» WHAT THE TASK REQUIRES
Using the records that appear below, write out exactly the lines from the one with "Ответ на вопрос" through the one with "0 & R(\sigma_2) & \ldots & 0\\", keeping both end lines.

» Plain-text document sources
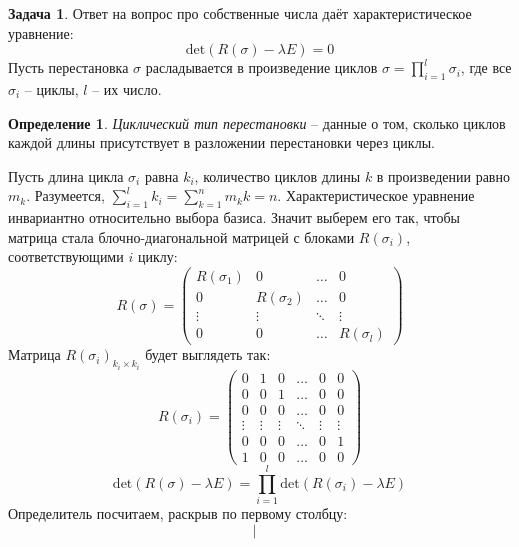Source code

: \documentclass[12pt]{article}
\theoremstyle{definition}
\newtheorem{zad}{Задача}[section]
\newtheorem{defin}[theorem]{Определение}
\begin{document}
\begin{zad}
Ответ на вопрос про собственные числа даёт характеристическое уравнение:
\begin{equation}
    \text{det}(R(\sigma)-\lambda E)=0
\end{equation}
Пусть перестановка $\sigma$ расладывается в произведение циклов $\sigma=\prod\limits_{i=1}^l\sigma_i$, где все $\sigma_i$ -- циклы, $l$ -- их число.
\begin{defin}
\textit{Циклический тип перестановки} -- данные о том, сколько циклов каждой длины присутствует в разложении перестановки через циклы.
\end{defin}
Пусть длина цикла $\sigma_i$ равна $k_i$, количество циклов длины $k$ в произведении равно $m_k$. Разумеется, $\sum\limits_{i=1}^l k_i=\sum\limits_{k=1}^n m_kk=n$. Характеристическое уравнение инвариантно относительно выбора базиса. Значит выберем его так, чтобы матрица стала блочно-диагональной матрицей с блоками $R(\sigma_i)$, соответствующими $i$ циклу:
\begin{equation}
    R(\sigma)=\left(
\begin{array}{cccc}
R(\sigma_1) & 0 & \ldots & 0\\
0 & R(\sigma_2) & \ldots & 0\\
\vdots & \vdots & \ddots & \vdots\\
0 & 0 & \ldots & R(\sigma_l)
\end{array}
\right)
\end{equation}
Матрица $R(\sigma_i)_{k_i\times k_i}$ будет выглядеть так:
\begin{equation}
    R(\sigma_i)=\left(
\begin{array}{cccccc}
0 & 1 & 0 & \ldots & 0 & 0\\
0 & 0 & 1 & \ldots & 0 & 0\\
0 & 0 & 0 & \ldots & 0 & 0\\
\vdots & \vdots &\vdots & \ddots & \vdots & \vdots\\
0 & 0 & 0 & \ldots & 0 & 1\\
1 & 0 & 0 & \ldots & 0 & 0
\end{array}
\right)
\end{equation}
\begin{equation}
    \text{det}(R(\sigma)-\lambda E)=\prod_{i=1}^l\text{det}(R(\sigma_i)-\lambda E)
\end{equation}
Определитель посчитаем, раскрыв по первому столбцу:
\begin{equation}
    \left|
\begin{array}{cccccc}

\end{array}
\end{equation}
\end{zad}
\end{document}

» SOLUTION FOR THIS PROBLEM
Ответ на вопрос про собственные числа даёт характеристическое уравнение:
\begin{equation}
    \text{det}(R(\sigma)-\lambda E)=0
\end{equation}
Пусть перестановка $\sigma$ расладывается в произведение циклов $\sigma=\prod\limits_{i=1}^l\sigma_i$, где все $\sigma_i$ -- циклы, $l$ -- их число.
\begin{defin}
\textit{Циклический тип перестановки} -- данные о том, сколько циклов каждой длины присутствует в разложении перестановки через циклы.
\end{defin}
Пусть длина цикла $\sigma_i$ равна $k_i$, количество циклов длины $k$ в произведении равно $m_k$. Разумеется, $\sum\limits_{i=1}^l k_i=\sum\limits_{k=1}^n m_kk=n$. Характеристическое уравнение инвариантно относительно выбора базиса. Значит выберем его так, чтобы матрица стала блочно-диагональной матрицей с блоками $R(\sigma_i)$, соответствующими $i$ циклу:
\begin{equation}
    R(\sigma)=\left(
\begin{array}{cccc}
R(\sigma_1) & 0 & \ldots & 0\\
0 & R(\sigma_2) & \ldots & 0\\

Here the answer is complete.